● YOUR ASSIGNMENT: Reproduce the lines between the one holding "[214, 71, 244, 101] [185, 38, 249, 110]" and the one holding "ground — snowy, white", inclusive, replacing "attribute" with "property" and leaving everything else unchanged.

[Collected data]
- Opening Delimiter -
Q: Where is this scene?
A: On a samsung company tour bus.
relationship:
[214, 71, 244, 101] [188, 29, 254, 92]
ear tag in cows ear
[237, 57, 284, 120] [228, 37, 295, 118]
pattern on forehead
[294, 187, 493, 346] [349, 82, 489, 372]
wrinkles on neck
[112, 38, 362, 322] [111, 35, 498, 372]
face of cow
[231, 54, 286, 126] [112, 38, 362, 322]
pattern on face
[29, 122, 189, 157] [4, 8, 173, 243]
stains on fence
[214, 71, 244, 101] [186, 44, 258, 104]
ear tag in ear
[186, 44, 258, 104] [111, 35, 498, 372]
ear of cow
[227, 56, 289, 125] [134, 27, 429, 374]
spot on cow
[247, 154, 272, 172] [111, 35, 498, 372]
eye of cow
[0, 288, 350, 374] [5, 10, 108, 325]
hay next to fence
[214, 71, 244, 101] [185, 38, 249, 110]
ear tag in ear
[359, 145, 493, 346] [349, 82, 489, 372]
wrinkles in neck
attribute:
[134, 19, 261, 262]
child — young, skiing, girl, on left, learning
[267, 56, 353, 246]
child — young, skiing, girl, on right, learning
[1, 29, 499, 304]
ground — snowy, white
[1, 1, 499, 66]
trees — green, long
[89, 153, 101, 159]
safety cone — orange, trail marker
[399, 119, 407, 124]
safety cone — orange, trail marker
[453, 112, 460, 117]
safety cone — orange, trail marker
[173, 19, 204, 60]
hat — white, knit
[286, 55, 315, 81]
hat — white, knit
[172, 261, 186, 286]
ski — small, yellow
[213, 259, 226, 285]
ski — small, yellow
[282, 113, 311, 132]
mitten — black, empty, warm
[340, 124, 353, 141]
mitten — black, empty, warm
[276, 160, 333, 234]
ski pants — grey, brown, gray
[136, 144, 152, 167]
- Closing Delimiter -
● YOUR SOLUTION:
[214, 71, 244, 101] [185, 38, 249, 110]
ear tag in ear
[359, 145, 493, 346] [349, 82, 489, 372]
wrinkles in neck
property:
[134, 19, 261, 262]
child — young, skiing, girl, on left, learning
[267, 56, 353, 246]
child — young, skiing, girl, on right, learning
[1, 29, 499, 304]
ground — snowy, white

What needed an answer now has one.